____ Data under study

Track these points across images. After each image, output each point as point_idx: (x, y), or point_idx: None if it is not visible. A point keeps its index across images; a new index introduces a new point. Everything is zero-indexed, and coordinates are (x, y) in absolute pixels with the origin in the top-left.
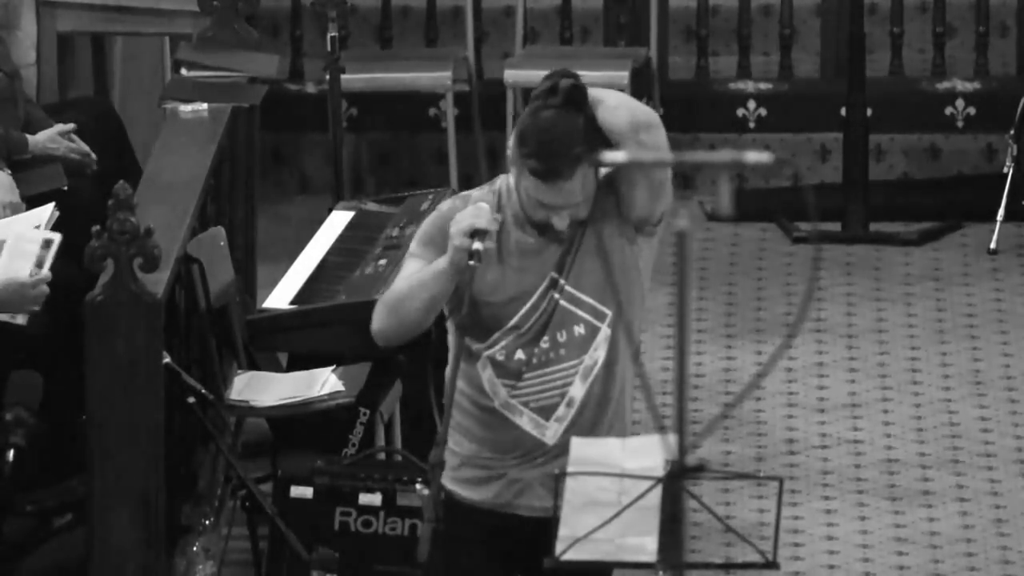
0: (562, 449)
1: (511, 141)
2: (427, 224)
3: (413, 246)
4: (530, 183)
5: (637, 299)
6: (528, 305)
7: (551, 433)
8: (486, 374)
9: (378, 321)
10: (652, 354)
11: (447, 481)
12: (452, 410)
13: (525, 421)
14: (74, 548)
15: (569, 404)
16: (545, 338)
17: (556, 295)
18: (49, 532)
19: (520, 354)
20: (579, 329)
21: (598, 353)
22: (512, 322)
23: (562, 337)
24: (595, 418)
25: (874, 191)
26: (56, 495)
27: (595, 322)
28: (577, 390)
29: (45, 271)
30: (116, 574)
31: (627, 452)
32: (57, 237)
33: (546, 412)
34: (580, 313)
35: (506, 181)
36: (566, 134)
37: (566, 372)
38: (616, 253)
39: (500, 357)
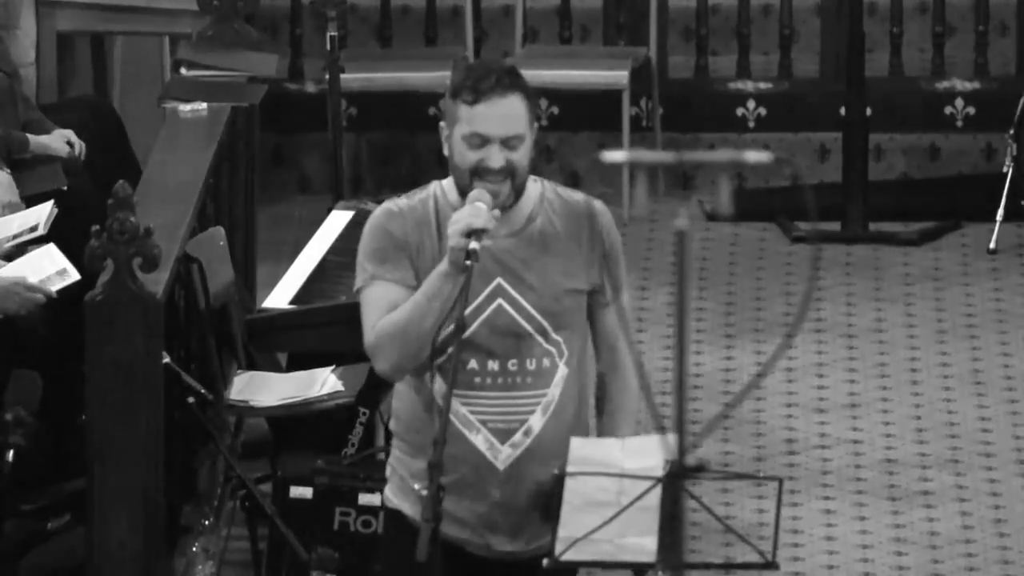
0: (513, 481)
1: (443, 106)
2: (371, 242)
3: (370, 269)
4: (465, 122)
5: (583, 341)
6: (472, 307)
7: (504, 457)
8: (436, 387)
9: (386, 357)
10: (652, 354)
11: (413, 511)
12: (396, 445)
13: (480, 440)
14: (73, 548)
15: (527, 433)
16: (513, 361)
17: (502, 302)
18: (47, 532)
19: (473, 363)
20: (545, 362)
21: (556, 390)
22: (456, 324)
23: (531, 365)
24: (547, 453)
25: (874, 191)
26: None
27: (555, 356)
28: (536, 421)
29: (50, 289)
30: (116, 574)
31: (627, 452)
32: (75, 276)
33: (503, 435)
34: (528, 328)
35: (439, 185)
36: (498, 62)
37: (529, 401)
38: (569, 282)
39: (449, 365)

________

§ Task to complete
Using the entries above, output exactly the lines between the line holding "24: (595, 418)" and the line holding "38: (616, 253)", end lines included, and nothing more.

§ Task result
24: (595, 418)
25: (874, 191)
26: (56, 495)
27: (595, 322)
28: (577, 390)
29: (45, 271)
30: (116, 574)
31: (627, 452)
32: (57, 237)
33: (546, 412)
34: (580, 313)
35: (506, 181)
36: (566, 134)
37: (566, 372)
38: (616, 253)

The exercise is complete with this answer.